- **PROBLEM SET**
A. In the sweetpotato text, condense the paragraph beginning "Do not stock up on sweets" into a short bulleted list that keeps its main storage facts.
B. Answer these questions from the sweetpotato text, one line each:
(i) What makes boniato spoil rapidly?
(ii) About how long should quartered potatoes be steamed?
(iii) What oven temperature range is given for baking?
C. Extend the sweetpotato cooking text past its final sentence, matching its style.

- **PROVIDED TEXT**
────────────────────

Boniato, which grows only in the tropical tip of Florida and farther south, is picked virtually year-round and is not cured and stored. The thin skin is easily bruised, so the boniato spoils rapidly. Choose rock-hard boniato, checking each root for soft or moldy spots. When grown in pebbly soil, as they are in Florida, they develop gnarled forms and blotched skin, but the flavor is not affected.

Storage

Do not stock up on sweets. Buy only what you plan to cook. Store in a basket in a ventilated area, preferably at cool room temperature, for as short a time as possible. Do not refrigerate. Do not enclose in plastic. If sprouts appear, rub them off.

Preparation

Scrub well with a brush if you’ll be baking them with the skin. For boiling or steaming, simply rinse, then peel after cooking. When you peel before cooking, keep them in water to prevent discoloration.

Most sweetpotato types can be cooked in the following ways. Whichever way you choose, test carefully by piercing with a knife tip to be sure it is completely cooked creamy soft in the very center. Timing given below is for sweets of about 1/2 pound.

Steaming: Quarter scrubbed potatoes, set on a rack; cover and steam over boiling water until very tender, about 20 minutes. Peel and slice to serve warm, drizzled with butter, lime juice and a touch of hot pepper sauce. Or serve at room temperature with gingered yogurt.

Baking: Bake sweetpotatoes in their scrubbed skins (no foil, no butter) for deep, concentrated flavor and color, and a firmer, starchier texture. Set scrubbed whole or half sweets in a shallow pan in a 350- to 400-degree oven; bake until very tender in the center, 40 to 50 minutes.

────────────────────

- **DATA SUPPLIED**
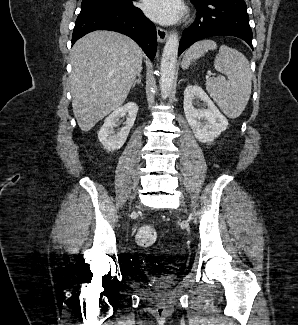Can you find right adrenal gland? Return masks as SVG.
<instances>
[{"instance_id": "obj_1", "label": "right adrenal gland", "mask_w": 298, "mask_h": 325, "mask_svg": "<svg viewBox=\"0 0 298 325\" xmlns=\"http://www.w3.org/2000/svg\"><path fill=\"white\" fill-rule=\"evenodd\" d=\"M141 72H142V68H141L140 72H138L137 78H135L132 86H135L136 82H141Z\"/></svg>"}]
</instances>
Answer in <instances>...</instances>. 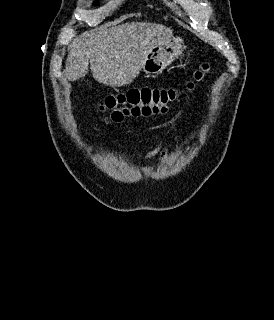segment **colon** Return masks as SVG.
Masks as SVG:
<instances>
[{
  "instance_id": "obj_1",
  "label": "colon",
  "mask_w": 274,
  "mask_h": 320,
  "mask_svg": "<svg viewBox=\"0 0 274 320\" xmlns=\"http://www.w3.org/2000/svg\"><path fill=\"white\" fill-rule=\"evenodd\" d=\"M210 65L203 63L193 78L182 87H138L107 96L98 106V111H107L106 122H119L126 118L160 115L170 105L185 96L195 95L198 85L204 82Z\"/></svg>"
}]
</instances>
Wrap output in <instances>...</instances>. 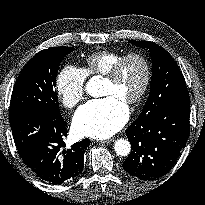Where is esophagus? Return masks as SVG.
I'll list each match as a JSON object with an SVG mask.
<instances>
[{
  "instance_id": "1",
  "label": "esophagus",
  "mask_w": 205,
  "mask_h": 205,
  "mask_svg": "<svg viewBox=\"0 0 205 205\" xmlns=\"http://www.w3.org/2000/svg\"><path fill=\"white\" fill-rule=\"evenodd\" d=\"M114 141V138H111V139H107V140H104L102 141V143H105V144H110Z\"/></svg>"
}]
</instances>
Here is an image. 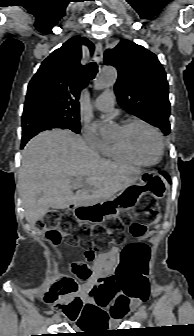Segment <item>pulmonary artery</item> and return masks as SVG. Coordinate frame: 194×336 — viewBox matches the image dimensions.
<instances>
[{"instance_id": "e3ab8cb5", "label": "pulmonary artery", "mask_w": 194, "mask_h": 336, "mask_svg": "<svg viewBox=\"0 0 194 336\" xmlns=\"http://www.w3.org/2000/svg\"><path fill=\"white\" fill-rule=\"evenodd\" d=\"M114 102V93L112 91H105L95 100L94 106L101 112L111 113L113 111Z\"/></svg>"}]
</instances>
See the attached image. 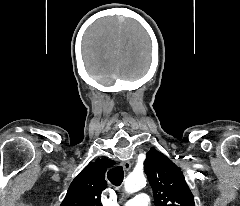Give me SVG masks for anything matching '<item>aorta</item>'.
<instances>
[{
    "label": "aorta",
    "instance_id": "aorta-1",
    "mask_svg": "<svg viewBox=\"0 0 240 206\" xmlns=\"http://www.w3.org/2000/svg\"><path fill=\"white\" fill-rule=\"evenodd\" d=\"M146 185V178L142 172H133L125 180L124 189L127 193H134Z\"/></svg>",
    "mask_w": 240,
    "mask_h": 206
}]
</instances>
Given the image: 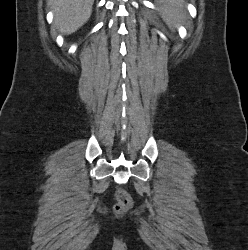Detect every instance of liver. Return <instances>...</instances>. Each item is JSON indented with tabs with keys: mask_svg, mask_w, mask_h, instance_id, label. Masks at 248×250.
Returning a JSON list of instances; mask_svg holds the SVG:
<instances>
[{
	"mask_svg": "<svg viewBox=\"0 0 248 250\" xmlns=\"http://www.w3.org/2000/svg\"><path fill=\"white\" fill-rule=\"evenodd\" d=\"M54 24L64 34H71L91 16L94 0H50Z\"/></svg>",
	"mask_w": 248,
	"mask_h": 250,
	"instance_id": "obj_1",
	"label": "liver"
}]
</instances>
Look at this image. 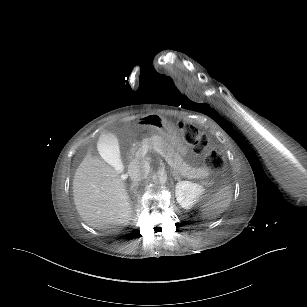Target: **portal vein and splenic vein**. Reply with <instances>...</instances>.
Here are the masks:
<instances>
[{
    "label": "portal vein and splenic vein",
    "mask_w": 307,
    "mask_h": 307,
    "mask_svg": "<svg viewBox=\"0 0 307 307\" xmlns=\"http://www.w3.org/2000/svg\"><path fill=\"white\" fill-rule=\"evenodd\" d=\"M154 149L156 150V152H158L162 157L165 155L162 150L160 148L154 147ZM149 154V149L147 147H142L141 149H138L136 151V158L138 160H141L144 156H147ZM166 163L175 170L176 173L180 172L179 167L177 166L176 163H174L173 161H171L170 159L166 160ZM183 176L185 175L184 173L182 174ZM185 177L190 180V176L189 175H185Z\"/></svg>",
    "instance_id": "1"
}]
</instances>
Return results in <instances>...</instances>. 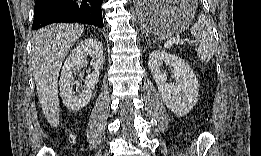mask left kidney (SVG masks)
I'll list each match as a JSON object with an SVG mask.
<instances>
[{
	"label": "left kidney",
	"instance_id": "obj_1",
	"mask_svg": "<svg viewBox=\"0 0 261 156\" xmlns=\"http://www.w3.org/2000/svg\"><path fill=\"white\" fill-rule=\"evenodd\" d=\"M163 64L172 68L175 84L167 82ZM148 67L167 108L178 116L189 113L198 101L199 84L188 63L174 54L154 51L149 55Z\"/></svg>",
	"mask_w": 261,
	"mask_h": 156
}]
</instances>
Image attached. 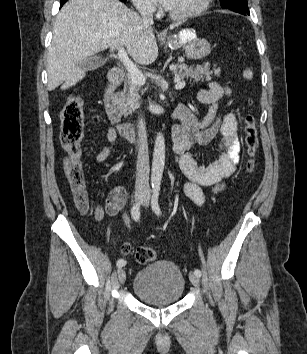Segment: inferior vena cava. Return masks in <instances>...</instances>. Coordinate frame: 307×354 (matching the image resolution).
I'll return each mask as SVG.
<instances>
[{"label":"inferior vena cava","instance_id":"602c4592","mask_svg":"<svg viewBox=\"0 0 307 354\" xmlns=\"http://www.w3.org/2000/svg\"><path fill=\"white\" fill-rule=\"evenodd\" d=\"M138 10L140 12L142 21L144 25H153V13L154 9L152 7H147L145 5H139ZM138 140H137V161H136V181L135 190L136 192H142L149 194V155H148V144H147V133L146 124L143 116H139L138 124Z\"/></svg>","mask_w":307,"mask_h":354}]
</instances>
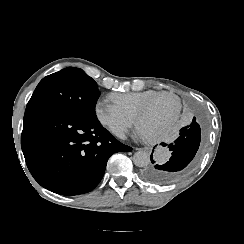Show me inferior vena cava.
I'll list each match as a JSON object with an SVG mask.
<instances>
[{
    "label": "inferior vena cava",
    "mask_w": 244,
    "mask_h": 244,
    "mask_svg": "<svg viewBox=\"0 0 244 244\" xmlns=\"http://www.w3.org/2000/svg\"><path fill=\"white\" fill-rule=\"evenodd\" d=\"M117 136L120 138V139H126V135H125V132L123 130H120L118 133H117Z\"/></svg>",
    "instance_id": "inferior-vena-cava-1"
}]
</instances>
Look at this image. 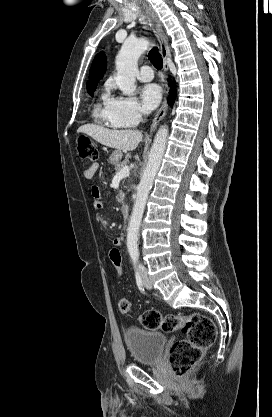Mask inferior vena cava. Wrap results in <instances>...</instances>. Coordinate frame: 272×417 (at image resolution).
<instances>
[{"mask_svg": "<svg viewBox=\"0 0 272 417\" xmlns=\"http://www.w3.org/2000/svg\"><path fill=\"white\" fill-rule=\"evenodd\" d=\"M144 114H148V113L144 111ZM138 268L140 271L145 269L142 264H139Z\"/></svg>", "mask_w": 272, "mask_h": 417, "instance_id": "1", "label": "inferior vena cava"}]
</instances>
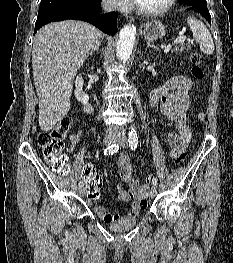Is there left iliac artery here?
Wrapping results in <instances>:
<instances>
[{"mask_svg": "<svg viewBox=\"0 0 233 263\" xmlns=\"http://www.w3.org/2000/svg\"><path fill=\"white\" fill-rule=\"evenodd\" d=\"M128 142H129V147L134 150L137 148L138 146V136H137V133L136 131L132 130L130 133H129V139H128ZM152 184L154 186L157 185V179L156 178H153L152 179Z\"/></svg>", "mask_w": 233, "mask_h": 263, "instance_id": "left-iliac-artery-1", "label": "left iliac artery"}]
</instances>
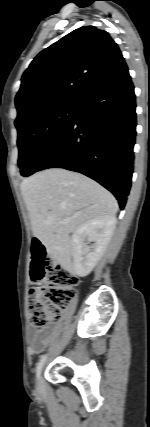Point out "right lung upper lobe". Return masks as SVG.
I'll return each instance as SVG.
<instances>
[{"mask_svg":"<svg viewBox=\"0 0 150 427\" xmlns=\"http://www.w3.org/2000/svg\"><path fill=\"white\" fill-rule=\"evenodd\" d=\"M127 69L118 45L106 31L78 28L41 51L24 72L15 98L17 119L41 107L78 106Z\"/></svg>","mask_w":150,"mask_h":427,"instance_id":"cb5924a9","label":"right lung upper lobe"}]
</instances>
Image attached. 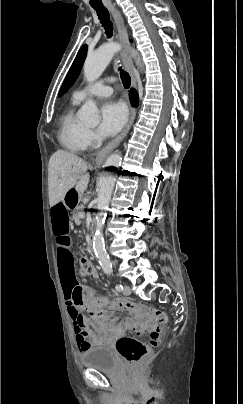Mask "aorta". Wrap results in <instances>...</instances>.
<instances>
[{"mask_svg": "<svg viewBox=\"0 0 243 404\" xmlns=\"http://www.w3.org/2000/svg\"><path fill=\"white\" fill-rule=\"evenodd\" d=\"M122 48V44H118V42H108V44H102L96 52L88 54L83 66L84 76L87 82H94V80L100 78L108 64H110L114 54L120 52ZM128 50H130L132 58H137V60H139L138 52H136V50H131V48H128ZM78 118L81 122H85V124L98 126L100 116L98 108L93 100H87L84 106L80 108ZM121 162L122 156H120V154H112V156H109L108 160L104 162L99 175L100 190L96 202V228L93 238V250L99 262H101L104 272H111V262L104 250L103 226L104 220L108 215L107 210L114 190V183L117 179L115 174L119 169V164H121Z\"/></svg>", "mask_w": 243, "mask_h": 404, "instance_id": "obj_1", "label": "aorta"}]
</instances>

────────────────────

- **THE RESULTS**
A.
- Buy only the amount you plan to cook.
- Keep in a basket in a ventilated spot, ideally at cool room temperature, for the shortest possible time.
- No refrigeration and no plastic wrapping.
- Rub off any sprouts that appear.

B.
(i) Its thin skin bruises easily.
(ii) About 20 minutes.
(iii) 350 to 400 degrees.

C.
All baked sweetpotatoes are delicious, but fine boniatos are extra special: The skin bakes crusty-hard and tastes delicious pulled off in chunks and buttered. Because the skin becomes so crunchy, you must test carefully for doneness to be sure the center is creamy-soft.

Boiling: Boil peeled chunks of boniato and other dryish pale sweets in salted water for gently sweet flavor and texture. (Orange- and yellow-fleshed types lose flavor when boiled, unless they are boiled in only a small amount of seasoned liquid to add flavor.) Cook until tender throughout, about 25 minutes. Keep submerged, or the flesh becomes spotty and gray.

Microwave? Never! All sweetpotatoes are compromised if not destroyed by the microwave oven.

Baked sweetpotato-apple puree with horseradish

Preparation time: 40 minutes

Cooking time: 1 hour, 40 minutes

Yield: 6 servings

This is a useful, simple-to-make puree that reheats wells, thanks to the addition of apple. To complement the fruit’s juiciness, use boniato or other relatively dry-fleshed sweet potato. The hot-sweet bite of fresh horseradish is particularly intriguing, but the puree adapts to other accents such as grated fresh ginger, chipotle chilis packed in adobo sauce, lime juice or balsamic vinegar. For a pretty presentation, pipe the puree through a wide star tube. From Elizabeth Schneider’s “Vegetables from Amaranth to Zucchini.”

9 whole cloves

5 medium sweetpotatoes

4 tart apples, such as Granny Smith

2 tablespoons unsalted butter, melted

2 teaspoons freshly grated horseradish plus more to taste

Salt, white pepper

1. Heat oven to 400 degrees. Insert 1 clove into each sweet potato and each apple. Place in foil-lined roasting pan. Bake until apples are soft, about 1 hour. Set aside to cool. Continue baking sweetpotatoes until very soft, about 25 minutes longer. Set aside to cool slightly. Discard cloves.

2. Increase oven temperature to 425 degrees. Remove apple peels and stems; discard. Remove sweet potato skins; discard. Press apples and sweet potatoes through medium disc of food mill or large holes of a grater into medium bowl. Stir in butter, horseradish and salt and pepper to taste. Transfer mixture into lightly greased 8-inch square baking dish. Bake in upper level of oven until slightly browned and bubbling at edges, about 15 minutes.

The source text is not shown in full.